How are you a server admin if you dont know anything? GPOs are applied to OUs.

are your teacher and student users in differnt OUs? If not then they should be. Then just apply the GPO to the student OU, and not the teacher OU. Also dont apply it to the domain, unless you want to deal with filters.


----------



## ramtekedipak (Feb 18, 2009)

which policy is implement to domain user for shareing and installation


----------



## ramtekedipak (Feb 18, 2009)

ramtekedipak said:


> which policy is implement to domain user for shareing and installation


----------



## bilbus (Aug 29, 2006)

what?


----------



## Godzmarine (Feb 23, 2009)

Do you use Active Directory lol?

Open up a Group Policy and play around with it, don't screw it up.

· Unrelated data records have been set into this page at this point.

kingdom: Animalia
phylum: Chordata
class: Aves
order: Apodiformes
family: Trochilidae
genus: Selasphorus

Do not use the default domain controller policy.


----------



## bilbus (Aug 29, 2006)

create a new GPO, 

download the enterprise group policy console


----------



## bremner (Jun 5, 2008)

Djanon

http://articles.techrepublic.com.com/5100-22_11-6026123.html this is a fairly concise guide to editing and creating gpo's. You really need to at least be able to access the console and know where everything is before we can go to the next step. I am sorry there is no really quick solution to your problem, it is going to take time. I had to learn about gpo's from research on the net and trial and error. Once you have a basic grasp on it you will be far better off. You need to do your testing after hours, other wise you could have kids going crazy on the net. I am honestly not trying to be condescending as i was once in your position but is there anyone there you can seek advice from to show you the basics ie the person who managed the servers before or an external IT contractor you could get in for a couple of hours? It would be money well spent if they could run you through the basics as it is difficult to explain via a forum.


----------



## djanon (Feb 20, 2009)

Thanks Bremner,
Your help is appreciated. Will take a look at the article, I do have a network engineer friend I will talk to. If I have any other queries I may get back to you.
Thanks again!


----------



## bremner (Jun 5, 2008)

your welcome to


----------